- Born: February 23, 1977 (age 49) Pucheng County, Fujian, China
- Occupation: Entrepreneur
- Organization: China Association for International Friendly Contact

Chinese name
- Traditional Chinese: 葉簡明
- Simplified Chinese: 叶简明

Standard Mandarin
- Hanyu Pinyin: Yè Jiǎnmíng

= Ye Jianming =

Chinese businessman

Ye Jianming (叶简明; born 23 February 1977) is a Chinese businessman. He is the founder and former chairman of CEFC China Energy Company Limited, a now defunct company that used to be a Global Fortune 500 energy and finance conglomerate. He has been under detention in China since March 2018 on charges of bribery.

Prior to its bankruptcy, CEFC China under Ye's leadership was ranked 229 on the Fortune Global 500 List in 2016 and had a workforce of over 30,000. During his tenure, CEFC China funded the establishment of the Hong Kong–based think tank China Energy Fund Committee (CEFC), an NGO in Special Consultative Status with the Economic and Social Council of the United Nations. From 2003 until 2005, he was the deputy secretary general of the China Association for International Friendly Contact (CAIFC).

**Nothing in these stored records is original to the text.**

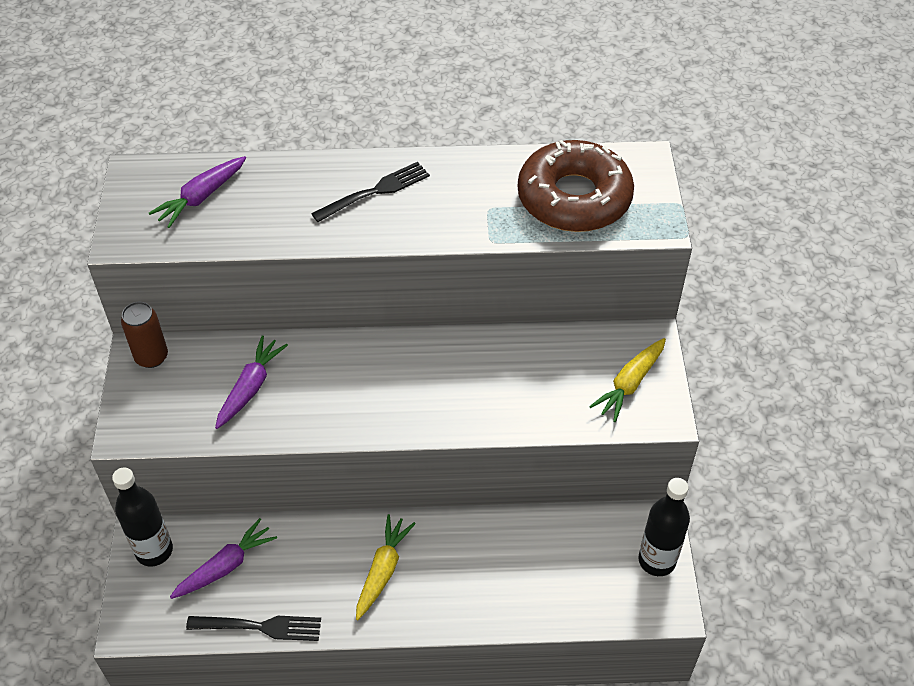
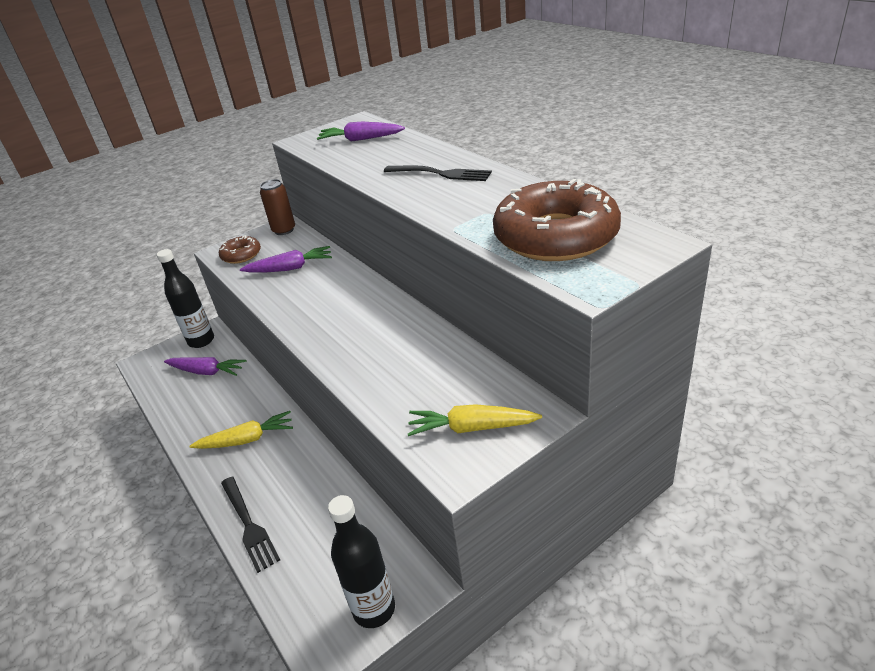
camera: 60 degrees right, 15 degrees down
black fork [186,616,321,641] -> black fork moved to [221,477,280,573]
none -> brown donut [219,235,261,264]

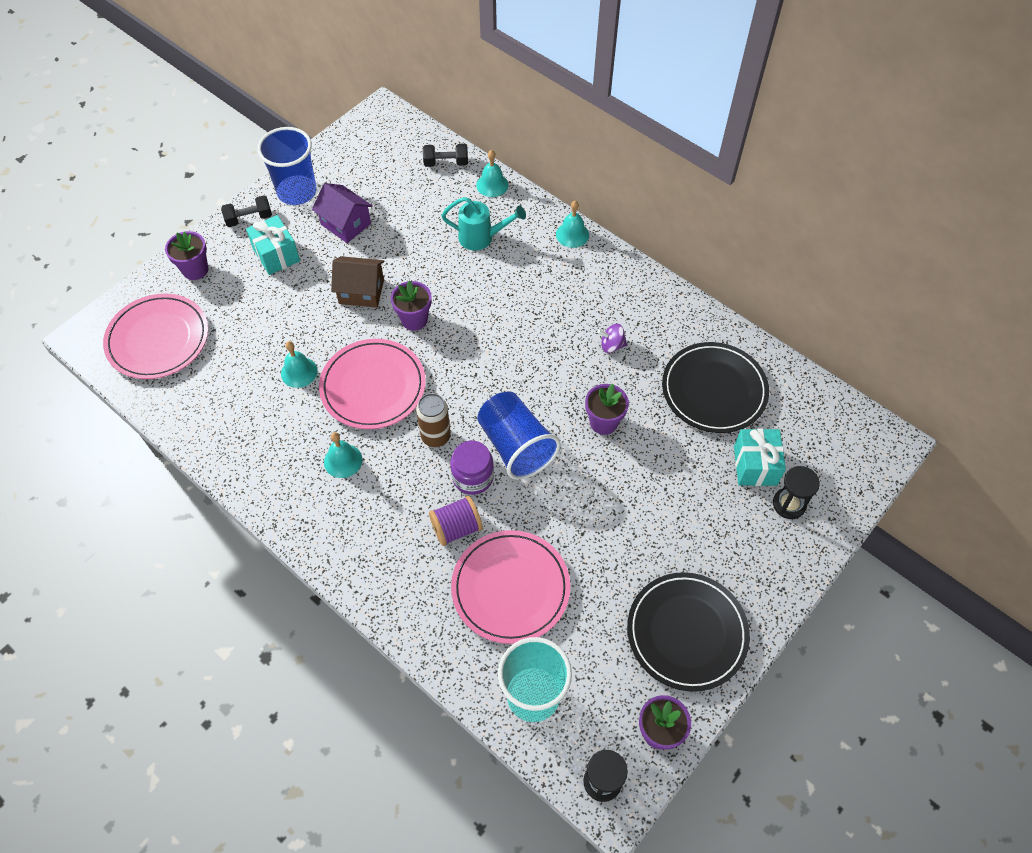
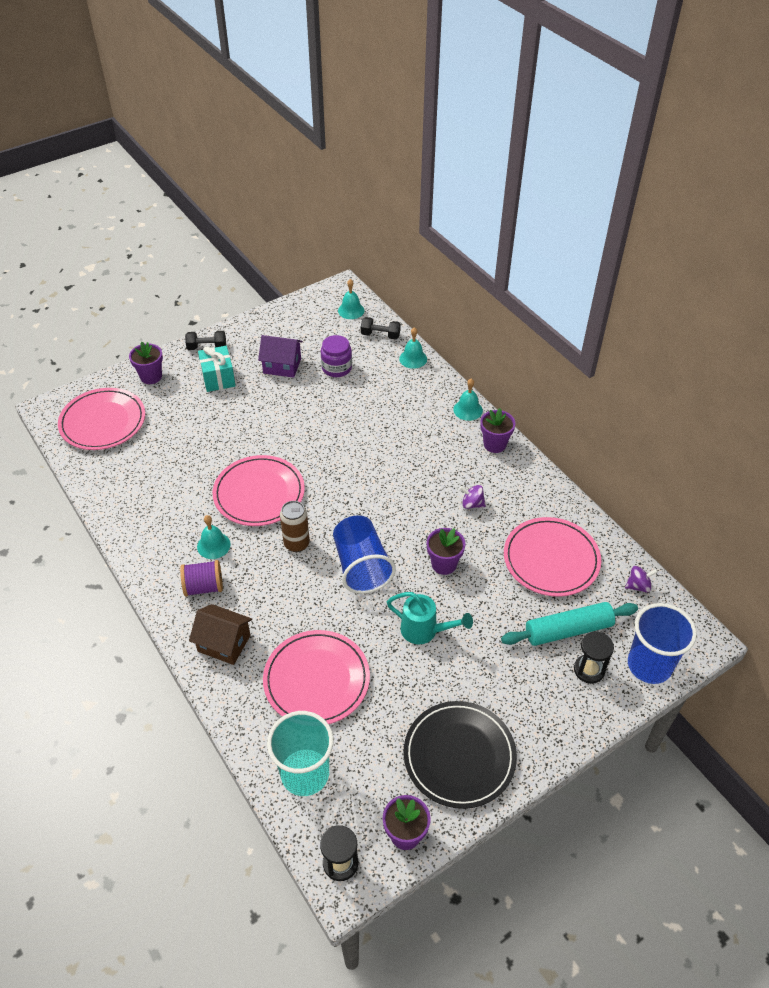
camera: 15 degrees right, 10 degrees down
blue cup [257,127,317,205] -> blue cup moved to [628,603,697,684]
turquoise bell [281,341,317,388] -> turquoise bell moved to [338,279,365,319]
purple house [312,183,373,243] -> purple house turned 45 degrees counterclockwise [258,335,303,378]
brown house [331,256,384,308] -> brown house moved to [189,604,252,665]
purple flower pot [391,280,432,331] -> purple flower pot moved to [480,408,516,453]
purple spool [429,496,483,546] -> purple spool moved to [180,560,223,597]
turquoise watering can [441,197,526,250] -> turquoise watering can moved to [387,592,473,644]
purple jar [450,441,494,495] -> purple jar moved to [321,335,352,377]
black plate [662,342,769,433] -> pink plate [504,517,601,597]
turquoise gift [734,429,786,486] -> turquoise rolling pin [501,602,638,646]
none -> purple spinning top [625,566,658,593]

In April 2015, Ye became an economic advisor to Czech president Miloš Zeman.

== CEFC bribes for oil==
In November 2017, the U.S. Justice Department accused CEFC of offering a US$2 million bribe to the president of Chad for oil rights and, through its representatives, former Hong Kong secretary for home affairs Patrick Ho and former Senegalese foreign minister Cheikh Gadio, depositing a $500,000 bribe to an account designated by the Minister of Foreign Affairs of Uganda. The energy fund denied authorising Ho to engage in corrupt practices. In December 2018, Ho was convicted in a US federal court on seven counts of bribery and money laundering, following a trial in which Gadio stood as a witness for prosecutors.

==Investigation==
Ye was detained and put under investigation in March 2018 on suspicion of economic crimes. According to South China Morning Post and AsiaNews, the order for the investigation came from CCP general secretary Xi Jinping. Shanghai Guosheng Group, a portfolio and investment agency controlled by the Government of Shanghai, subsequently took control of CEFC China Energy in March 2018. In October 2018, it was reported that prosecutors alleged Wang Sanyun, former Communist Party Secretary of Gansu province, had accepted bribes from Ye Jianming in 2011.